Can you output, exactly as they stand, the lines beginning with the one that contains "Log Entry is" and ending with the one that contains "Log entry can", both included, and nothing else?
Start of TASK INPUT
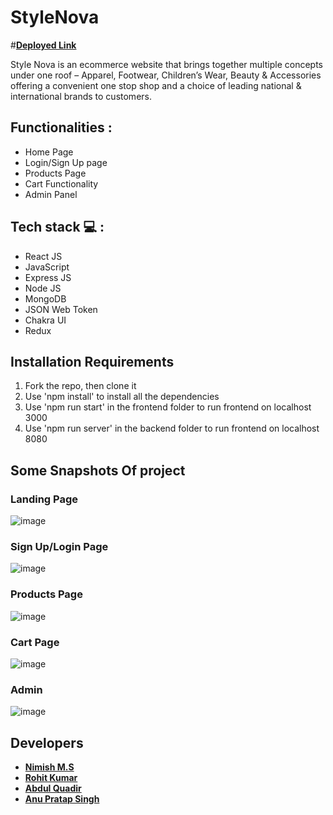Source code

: # StyleNova  
#**[Deployed Link](https://stylenova.netlify.app/)**

Style Nova is an ecommerce website that brings together multiple concepts under one roof – Apparel, Footwear, Children’s Wear, Beauty & Accessories offering a convenient one stop shop and a choice of leading national & international brands to customers.

## Functionalities :
<ul>
<li>Home Page</li>
<li>Login/Sign Up page</li>
<li>Products Page</li>
<li>Cart Functionality</li>
<li>Admin Panel</li>
</ul>

## Tech stack  💻 :
<ul>
<li>React JS</li>
<li>JavaScript</li>
<li>Express JS</li>
<li>Node JS</li>
<li>MongoDB</li>
<li>JSON Web Token</li>
<li>Chakra UI</li>
<li>Redux</li>
</ul>

## Installation Requirements
<ol>
<li>Fork the repo, then clone it</li>
<li>Use 'npm install' to install all the dependencies</li>
<li>Use 'npm run start' in the frontend folder to run frontend on localhost 3000</li>
<li>Use 'npm run server' in the backend folder to run frontend on localhost 8080</li>

</ol>

## Some Snapshots Of project

### Landing Page
![image](https://user-images.githubusercontent.com/94216507/209812390-77c6b886-1ffe-482a-8c37-09d54c978000.png)

### Sign Up/Login Page
![image](https://user-images.githubusercontent.com/94216507/209809135-baf82107-18a9-4d80-91f1-055acffe878e.png)

### Products Page
![image](https://user-images.githubusercontent.com/94216507/209809555-8a876708-c4f2-4d3e-ba36-adbc754b561d.png)

### Cart Page
![image](https://user-images.githubusercontent.com/94216507/209812227-30a76cb1-9849-479d-9364-1d620e1d5a40.png)

### Admin
![image](https://user-images.githubusercontent.com/94216507/209811388-6715eb53-a299-48e2-a0e0-5548b11119fd.png)


## Developers

 - **[Nimish M.S](https://github.com/msnimish)**
 - **[Rohit Kumar](https://github.com/rohit0985)**
 - **[Abdul Quadir](https://github.com/abdulquadir77)**
 - **[Anu Pratap Singh](https://github.com/AnuPratap10)**
 
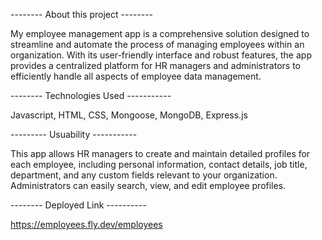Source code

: --------  About this project --------

My employee management app is a comprehensive solution designed to streamline and automate the process of managing employees within an organization. With its user-friendly interface and robust features, the app provides a centralized platform for HR managers and administrators to efficiently handle all aspects of employee data management.

-------- Technologies Used -----------

Javascript, HTML, CSS, Mongoose, MongoDB, Express.js


--------- Usuability -----------

This app allows HR managers to create and maintain detailed profiles for each employee, including personal information, contact details, job title, department, and any custom fields relevant to your organization. Administrators can easily search, view, and edit employee profiles.


-------- Deployed Link ----------

https://employees.fly.dev/employees





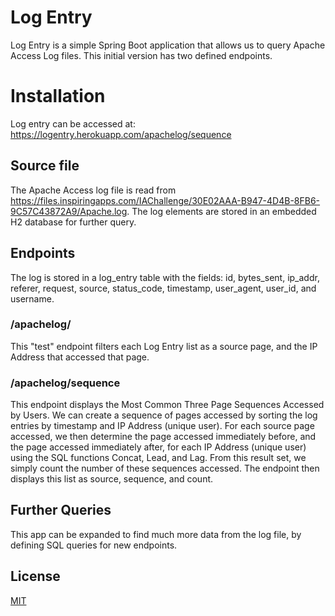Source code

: # Log Entry

Log Entry is a simple Spring Boot application that allows us to query Apache Access Log files. This initial version has two defined endpoints. 

# Installation

Log entry can be accessed at: https://logentry.herokuapp.com/apachelog/sequence

## Source file 
The Apache Access log file is read from https://files.inspiringapps.com/IAChallenge/30E02AAA-B947-4D4B-8FB6-9C57C43872A9/Apache.log. The log elements are stored in an embedded H2 database for further query.

## Endpoints
The log is stored in a log_entry table with the fields: id, bytes_sent, ip_addr, referer, request, source, status_code, timestamp, user_agent, user_id, and username.

### /apachelog/
This "test" endpoint filters each Log Entry list as a source page, and the IP Address that accessed that page.

### /apachelog/sequence
This endpoint displays the Most Common Three Page Sequences Accessed by Users. We can create a sequence of pages accessed by sorting the log entries by timestamp and IP Address (unique user). For each source page accessed, we then determine the page accessed immediately before, and the page accessed immediately after, for each IP Address (unique user) using the SQL functions Concat, Lead, and Lag. From this result set, we simply count the number of these sequences accessed. The endpoint then displays this list as source, sequence, and count.

## Further Queries
This app can be expanded to find much more data from the log file, by defining SQL queries for new endpoints.

## License
[MIT](https://choosealicense.com/licenses/mit/)

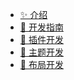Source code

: <!--
 * @Author: wosqqa
 * @Date: 2022-08-15 19:23:45
 * @LastEditors: wosqqa nmdwosqqa@163.com
 * @LastEditTime: 2022-08-15 20:53:15
 * @Description: Monit 文档侧栏
-->

- [✨ 介绍](/ 'Monit')
- [📝 开发指南](guide '开发指南')
- [🧩 插件开发](plugin '插件开发')
- [🌈 主题开发](theme '主题开发')
- [🌲 布局开发](layout '布局开发')
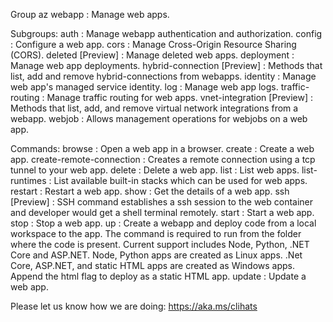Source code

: 
Group
    az webapp : Manage web apps.

Subgroups:
    auth                        : Manage webapp authentication and authorization.
    config                      : Configure a web app.
    cors                        : Manage Cross-Origin Resource Sharing (CORS).
    deleted           [Preview] : Manage deleted web apps.
    deployment                  : Manage web app deployments.
    hybrid-connection [Preview] : Methods that list, add and remove hybrid-connections
                                  from webapps.
    identity                    : Manage web app's managed service identity.
    log                         : Manage web app logs.
    traffic-routing             : Manage traffic routing for web apps.
    vnet-integration  [Preview] : Methods that list, add, and remove virtual network
                                  integrations from a webapp.
    webjob                      : Allows management operations for webjobs on a web app.

Commands:
    browse                      : Open a web app in a browser.
    create                      : Create a web app.
    create-remote-connection    : Creates a remote connection using a tcp tunnel to your web app.
    delete                      : Delete a web app.
    list                        : List web apps.
    list-runtimes               : List available built-in stacks which can be used for web apps.
    restart                     : Restart a web app.
    show                        : Get the details of a web app.
    ssh               [Preview] : SSH command establishes a ssh session to the web
                                  container and developer would get a shell terminal remotely.
    start                       : Start a web app.
    stop                        : Stop a web app.
    up                          : Create a webapp and deploy code from a local workspace to the app.
                                  The command is required to run from the folder where the code is
                                  present. Current support includes Node, Python, .NET Core and
                                  ASP.NET. Node, Python apps are created as Linux apps. .Net Core,
                                  ASP.NET, and static HTML apps are created as Windows apps. Append
                                  the html flag to deploy as a static HTML app.
    update                      : Update a web app.

Please let us know how we are doing: https://aka.ms/clihats
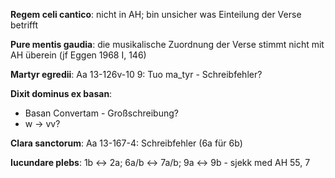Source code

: <b>Regem celi cantico</b>: nicht in AH; bin unsicher was Einteilung der Verse betrifft

<b>Pure mentis gaudia</b>: die musikalische Zuordnung der Verse stimmt nicht mit AH überein (jf Eggen 1968 I, 146)


<b>Martyr egredii</b>: Aa 13-126v-10 9: Tuo ma_tyr - Schreibfehler?

<b>Dixit dominus ex basan</b>:
- Basan Convertam - Großschreibung?
- w -> vv?

<b>Clara sanctorum</b>: Aa 13-167-4: Schreibfehler (6a für 6b)

<b>Iucundare plebs</b>: 1b <-> 2a; 6a/b <-> 7a/b; 9a <-> 9b - sjekk med AH 55, 7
End of TASK INPUT
→ **RESULT FOR THIS TASK**
Log Entry is a simple Spring Boot application that allows us to query Apache Access Log files. This initial version has two defined endpoints. 

# Installation

Log entry can be accessed at: https://logentry.herokuapp.com/apachelog/sequence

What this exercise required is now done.